Task description ▸
Please reproduce the text of each record below line for line, changing nothing.

Task input ▸
════════════════════
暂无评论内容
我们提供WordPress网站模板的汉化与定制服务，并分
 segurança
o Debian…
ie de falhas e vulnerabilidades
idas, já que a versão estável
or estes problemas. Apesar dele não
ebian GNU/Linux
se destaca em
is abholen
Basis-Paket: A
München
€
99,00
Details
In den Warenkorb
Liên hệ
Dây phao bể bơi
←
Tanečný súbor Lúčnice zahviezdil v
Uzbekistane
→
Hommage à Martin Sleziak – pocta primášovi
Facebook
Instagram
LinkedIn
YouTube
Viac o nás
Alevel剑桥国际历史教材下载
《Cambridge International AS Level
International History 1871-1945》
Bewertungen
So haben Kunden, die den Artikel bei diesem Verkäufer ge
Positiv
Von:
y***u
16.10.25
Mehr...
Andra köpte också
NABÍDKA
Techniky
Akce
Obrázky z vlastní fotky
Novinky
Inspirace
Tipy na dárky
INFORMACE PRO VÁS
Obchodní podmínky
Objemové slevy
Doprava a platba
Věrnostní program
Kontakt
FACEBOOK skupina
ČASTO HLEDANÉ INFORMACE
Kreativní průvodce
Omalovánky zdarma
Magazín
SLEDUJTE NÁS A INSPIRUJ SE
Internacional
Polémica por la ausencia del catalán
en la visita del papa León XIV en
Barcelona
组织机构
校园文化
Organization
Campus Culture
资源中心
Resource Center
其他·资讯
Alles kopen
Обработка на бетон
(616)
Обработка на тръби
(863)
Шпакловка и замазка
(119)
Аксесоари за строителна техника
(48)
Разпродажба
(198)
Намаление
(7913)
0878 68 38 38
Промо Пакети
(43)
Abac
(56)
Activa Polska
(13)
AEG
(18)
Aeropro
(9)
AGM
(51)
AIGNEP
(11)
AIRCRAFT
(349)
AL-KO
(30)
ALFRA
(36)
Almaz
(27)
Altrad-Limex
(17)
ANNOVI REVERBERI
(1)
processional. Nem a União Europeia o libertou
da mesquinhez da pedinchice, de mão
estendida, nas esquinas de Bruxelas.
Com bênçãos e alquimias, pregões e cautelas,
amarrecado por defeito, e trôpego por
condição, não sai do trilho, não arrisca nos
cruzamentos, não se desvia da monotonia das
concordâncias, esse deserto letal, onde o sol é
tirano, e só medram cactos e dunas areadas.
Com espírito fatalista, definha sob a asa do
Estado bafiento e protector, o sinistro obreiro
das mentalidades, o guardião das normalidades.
════════════════════
Solution to this task ▸
暂无评论内容
我们提供WordPress网站模板的汉化与定制服务，并分
 segurança
o Debian…
ie de falhas e vulnerabilidades
idas, já que a versão estável
or estes problemas. Apesar dele não
ebian GNU/Linux
se destaca em
is abholen
Basis-Paket: A
München
€
99,00
Details
In den Warenkorb
Liên hệ
Dây phao bể bơi
←
Tanečný súbor Lúčnice zahviezdil v
Uzbekistane
→
Hommage à Martin Sleziak – pocta primášovi
Facebook
Instagram
LinkedIn
YouTube
Viac o nás
Alevel剑桥国际历史教材下载
《Cambridge International AS Level
International History 1871-1945》
Bewertungen
So haben Kunden, die den Artikel bei diesem Verkäufer ge
Positiv
Von:
y***u
16.10.25
Mehr...
Andra köpte också
NABÍDKA
Techniky
Akce
Obrázky z vlastní fotky
Novinky
Inspirace
Tipy na dárky
INFORMACE PRO VÁS
Obchodní podmínky
Objemové slevy
Doprava a platba
Věrnostní program
Kontakt
FACEBOOK skupina
ČASTO HLEDANÉ INFORMACE
Kreativní průvodce
Omalovánky zdarma
Magazín
SLEDUJTE NÁS A INSPIRUJ SE
Internacional
Polémica por la ausencia del catalán
en la visita del papa León XIV en
Barcelona
组织机构
校园文化
Organization
Campus Culture
资源中心
Resource Center
其他·资讯
Alles kopen
Обработка на бетон
(616)
Обработка на тръби
(863)
Шпакловка и замазка
(119)
Аксесоари за строителна техника
(48)
Разпродажба
(198)
Намаление
(7913)
0878 68 38 38
Промо Пакети
(43)
Abac
(56)
Activa Polska
(13)
AEG
(18)
Aeropro
(9)
AGM
(51)
AIGNEP
(11)
AIRCRAFT
(349)
AL-KO
(30)
ALFRA
(36)
Almaz
(27)
Altrad-Limex
(17)
ANNOVI REVERBERI
(1)
processional. Nem a União Europeia o libertou
da mesquinhez da pedinchice, de mão
estendida, nas esquinas de Bruxelas.
Com bênçãos e alquimias, pregões e cautelas,
amarrecado por defeito, e trôpego por
condição, não sai do trilho, não arrisca nos
cruzamentos, não se desvia da monotonia das
concordâncias, esse deserto letal, onde o sol é
tirano, e só medram cactos e dunas areadas.
Com espírito fatalista, definha sob a asa do
Estado bafiento e protector, o sinistro obreiro
das mentalidades, o guardião das normalidades.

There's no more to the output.